On Monday, 30 May 2016 at 12:53:07 UTC, Steven Schveighoffer
wrote:
On 5/30/16 5:35 AM, Dicebot wrote:
On Sunday, 29 May 2016 at 17:25:47 UTC, Steven Schveighoffer
wrote:
What problems are solvable only by not caching the front
element? I
can't think of any.
As far as I know, currently it is done mostly for performance
reasons -
if result is fitting in the register there is no need to
allocate stack
space for the cache, or something like that. One of most
annoying
examples is map which calls lambda on each `front` call :
https://github.com/dlang/phobos/blob/master/std/algorithm/iteration.d#L587-L590
Maybe my understanding of your post is incorrect.
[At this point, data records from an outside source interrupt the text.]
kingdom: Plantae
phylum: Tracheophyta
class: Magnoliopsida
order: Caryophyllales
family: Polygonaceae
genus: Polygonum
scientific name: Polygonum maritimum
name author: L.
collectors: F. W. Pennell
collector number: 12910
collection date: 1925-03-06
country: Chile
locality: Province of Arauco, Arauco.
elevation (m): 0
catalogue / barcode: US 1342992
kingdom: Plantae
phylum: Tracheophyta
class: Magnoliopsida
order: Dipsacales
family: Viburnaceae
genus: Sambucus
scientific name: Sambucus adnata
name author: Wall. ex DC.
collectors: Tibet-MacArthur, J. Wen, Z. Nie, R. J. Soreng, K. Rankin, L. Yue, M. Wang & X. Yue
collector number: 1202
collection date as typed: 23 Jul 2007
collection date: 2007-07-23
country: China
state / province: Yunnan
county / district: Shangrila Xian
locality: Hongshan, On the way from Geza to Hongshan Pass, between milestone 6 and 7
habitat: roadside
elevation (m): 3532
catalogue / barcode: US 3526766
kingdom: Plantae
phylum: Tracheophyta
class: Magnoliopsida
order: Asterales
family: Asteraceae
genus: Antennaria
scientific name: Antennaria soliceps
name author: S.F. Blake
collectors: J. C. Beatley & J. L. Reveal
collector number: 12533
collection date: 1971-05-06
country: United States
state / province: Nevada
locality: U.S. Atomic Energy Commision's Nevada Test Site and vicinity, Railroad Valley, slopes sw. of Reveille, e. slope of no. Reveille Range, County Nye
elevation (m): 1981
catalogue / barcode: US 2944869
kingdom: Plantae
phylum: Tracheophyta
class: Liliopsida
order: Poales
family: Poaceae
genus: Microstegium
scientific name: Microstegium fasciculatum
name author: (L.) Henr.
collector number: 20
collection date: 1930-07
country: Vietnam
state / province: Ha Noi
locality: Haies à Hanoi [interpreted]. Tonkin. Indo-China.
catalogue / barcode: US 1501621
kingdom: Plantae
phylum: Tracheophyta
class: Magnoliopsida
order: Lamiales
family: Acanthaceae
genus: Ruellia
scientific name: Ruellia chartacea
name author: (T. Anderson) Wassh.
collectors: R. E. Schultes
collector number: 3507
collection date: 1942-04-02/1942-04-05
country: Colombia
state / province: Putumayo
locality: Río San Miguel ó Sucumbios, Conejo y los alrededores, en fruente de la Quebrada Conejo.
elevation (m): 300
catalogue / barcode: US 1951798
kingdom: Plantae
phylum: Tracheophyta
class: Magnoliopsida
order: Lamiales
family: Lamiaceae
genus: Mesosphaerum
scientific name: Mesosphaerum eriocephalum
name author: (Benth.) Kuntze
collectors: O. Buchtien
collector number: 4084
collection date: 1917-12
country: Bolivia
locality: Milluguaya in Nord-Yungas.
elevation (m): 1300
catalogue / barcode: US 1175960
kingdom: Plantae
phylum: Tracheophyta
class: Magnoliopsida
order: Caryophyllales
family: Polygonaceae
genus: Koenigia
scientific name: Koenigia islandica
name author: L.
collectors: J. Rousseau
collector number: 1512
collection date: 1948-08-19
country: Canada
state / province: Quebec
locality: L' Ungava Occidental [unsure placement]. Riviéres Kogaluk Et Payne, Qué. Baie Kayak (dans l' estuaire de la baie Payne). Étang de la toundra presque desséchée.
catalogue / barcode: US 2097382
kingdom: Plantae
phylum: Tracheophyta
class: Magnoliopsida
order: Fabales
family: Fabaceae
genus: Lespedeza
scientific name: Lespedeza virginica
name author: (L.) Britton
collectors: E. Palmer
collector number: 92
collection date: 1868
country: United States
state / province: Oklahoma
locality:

You said "It
is impossible to correctly define input range without caching
front which may not be always possible and may have negative
performance impact."
I'm trying to figure out which cases caching makes the solution
impossible.
There are two separate points here:
1) Current definition of input range (most importantly, the fact
`front` has to be @property-like) implies `front` to always
return the same result until `popFront` is called.
2) For ranges that call predicates on elements to evaluate next
element this can only be achieved by caching - predicates are
never required to be pure.
3) But caching is sub-optimal performance wise and thus bunch of
Phobos algorithms violate `front` consistency / cheapness
expectation evaluating predicates each time it is called (liked
map).
I don't really care about concept of transient ranges, it is
the fact
there is no guarantee of front stability for plain input
ranges which
worries me.
But this is inherent in languages which support mutable data.
If you want data that doesn't change, require copied/unique
data, or immutable data.
This has nothing to do with mutability, look at this totally
broken example:
import std.random;
import std.algorithm;
import std.stdio;
import std.range;
void main ( )
{
auto range = only(0).map!(x => uniform(0, 10));
writeln(range.front);
writeln(range.front);
writeln(range.front);
}